(Exercise text):
======
In Rise of the Tomb Raider, Lara is dealing with the psychological damage the events of the first game created. The death and violence she observed has led to something of an existential crisis, and she tries to fill the void by taking up her father’s research on an ancient artifact said to grant immortality. The plot-driving mystical macguffin is the stuff of a thousand action-adventure plots, but Lara’s troubled state and difficulty dealing with the death she’s witnessed makes her quest as spiritual as literal. The story wastes nothing, as every character’s journey parallels another’s, and the intertwining relationships create legitimate drama as everyone tries to transcend death in their own way.
My memories of 2013’s Tomb Raider reboot consist almost exclusively of things exploding and Lara Croft getting impaled in increasingly grotesque ways. It felt like nothing so much as a nonstop carnival of violence and destruction, and was so obsessed with shootouts against inhumanly violent antagonists that it lost the joy of discovery which define archaeological adventures stories. It’s appropriate, then, that Rise is about transcending death, as it transcends the violence that defined the previous game and builds a new future for the series’ heroine.
An exclusivity agreement with Microsoft briefly anchored the game to Xbox platforms, but now it’s finally available for PC, and the port is terrific. There are tons of visual options, and the game does a terrific job of scaling in both directions. If you’ve got a beefy PC, it looks incredible and runs super-smooth, but the options are wide enough that you can easily scale it back to the standards of a few years ago and still get a playable experience.
Lara’s got some friends to make if she aims on surviving
The lack of tombs to be raided was a half-joking criticism of the previous game, but their presence here highlights the way Rise excels. The challenge tombs are combat-free puzzle-platforming trials that feature some of the game’s most imaginative environments and clever level designs. They’re completely optional, but they feel completely essential, not just because they provide fun exploration, but because they add useful new skills to Lara’s repertoire and tell interesting, self-contained stories through small handfuls of collectibles.
======
(Dataset excerpt):
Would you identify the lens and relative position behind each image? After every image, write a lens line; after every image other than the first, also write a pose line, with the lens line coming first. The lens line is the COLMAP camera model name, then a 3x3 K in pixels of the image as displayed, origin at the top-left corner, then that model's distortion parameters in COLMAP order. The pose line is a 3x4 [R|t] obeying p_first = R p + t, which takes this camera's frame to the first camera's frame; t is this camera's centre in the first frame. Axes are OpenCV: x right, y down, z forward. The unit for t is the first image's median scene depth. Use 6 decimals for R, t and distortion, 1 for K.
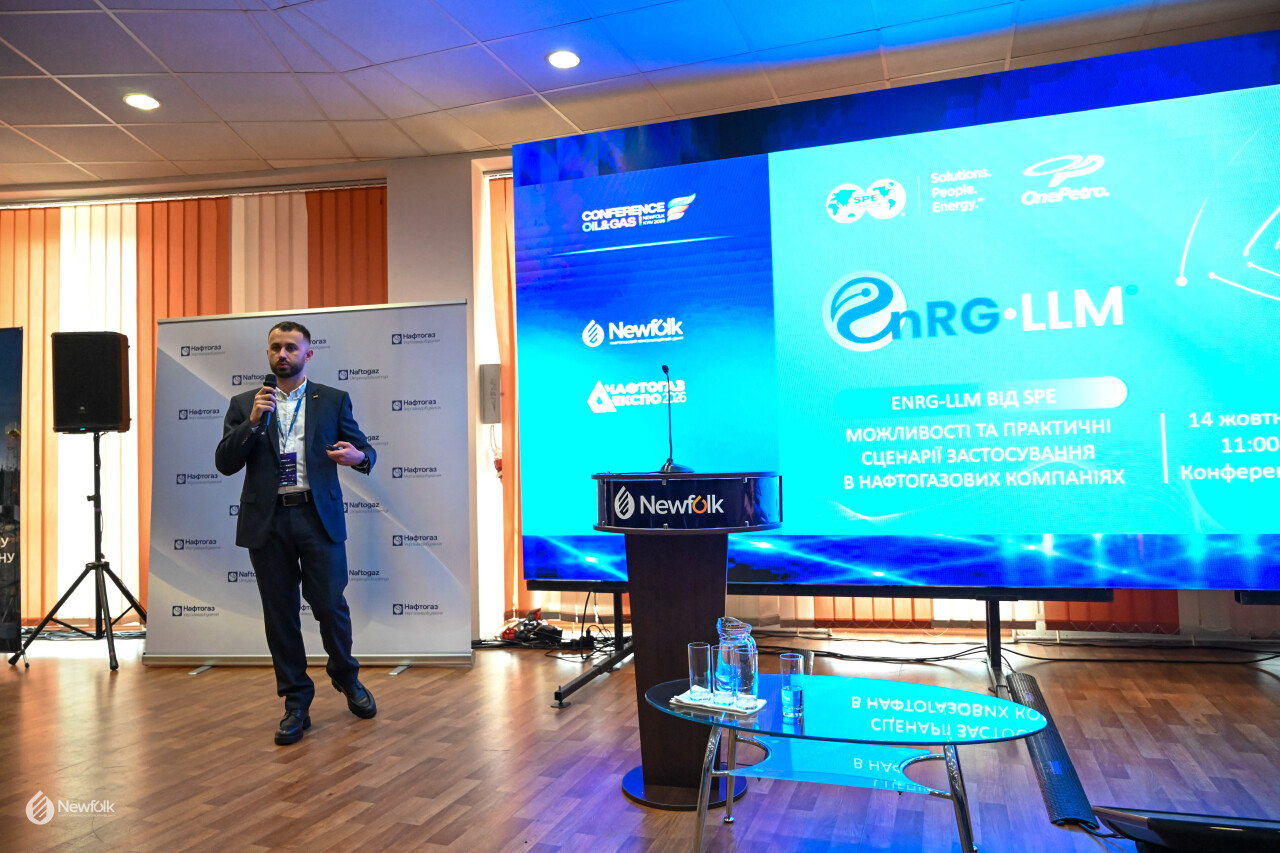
lens RADIAL K [[865.9, 0, 633.0], [0, 865.9, 425.5], [0, 0, 1]] dist [-0.002826, 0.001347]
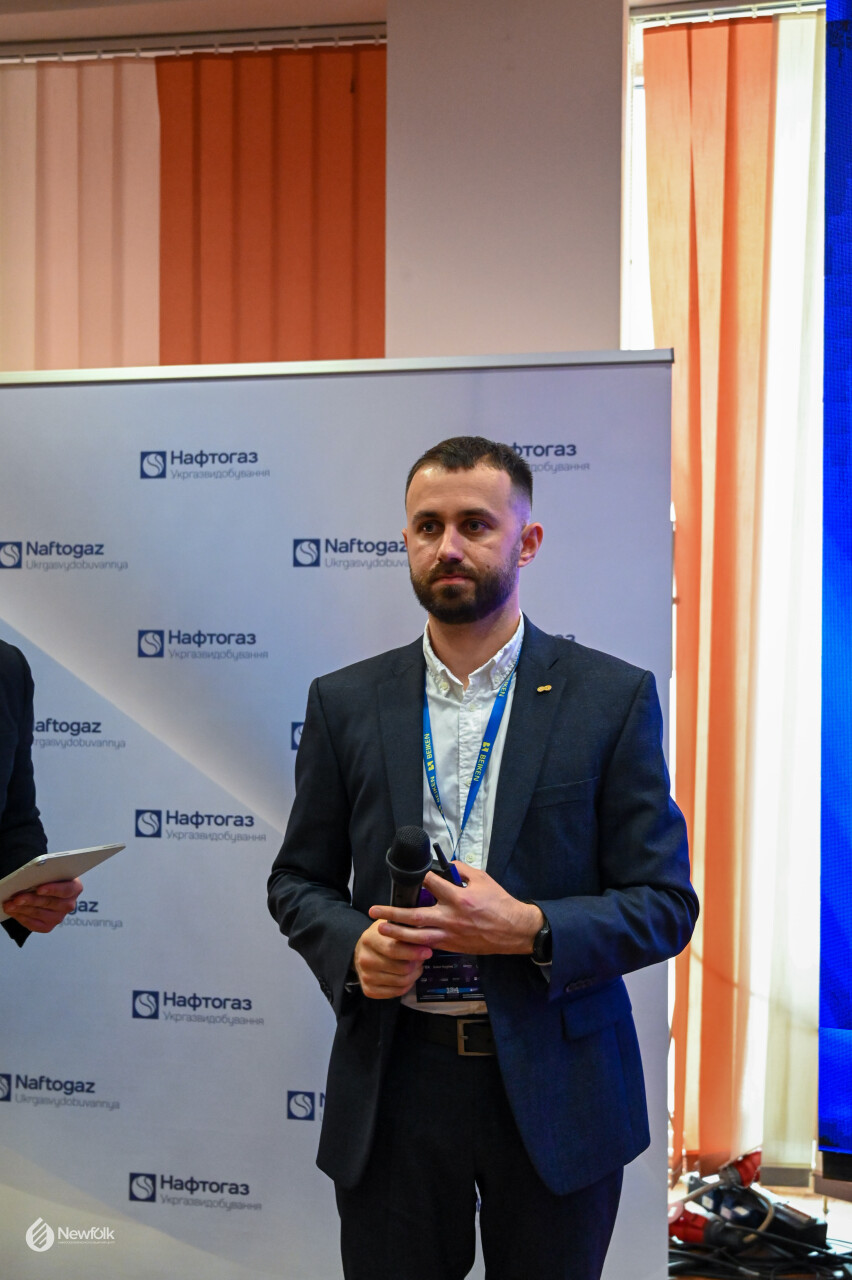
lens RADIAL K [[1392.2, 0, 425.5], [0, 1392.2, 662.7], [0, 0, 1]] dist [0.018358, 0.004120]
pose [[0.998810, 0.032410, -0.036441, -0.277288], [-0.029805, 0.997109, 0.069902, -0.057728], [0.038602, -0.068732, 0.996888, 0.443712]]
======
(Actions to take):
1) In the Rise of the Tomb Raider review, what kind of trials are the challenge tombs described as?
2) Carry the Rise of the Tomb Raider review forward from its final sentence with one or two more paragraphs.

(Set of answers):
1) They are combat-free puzzle-platforming trials.

2)
The tombs spoke off from large, open hub areas filled with animals to hunt, crafting materials to gather, and collectibles to collect. Survivalism has been synonymous with the increasing bloat of open-world games, but Rise differentiates itself by making every item matter. Crafting items turn into meaningful gear upgrades that help to take down enemies quickly and quietly, which in turns gives you experience bonuses that help you move up the upgrade tree. The list of upgrades you can choose from is both large enough to make your choices meaningful and lean enough to make every option desirable. Skills I found inconsequential early in the game turned out to be some of my most useful options later on.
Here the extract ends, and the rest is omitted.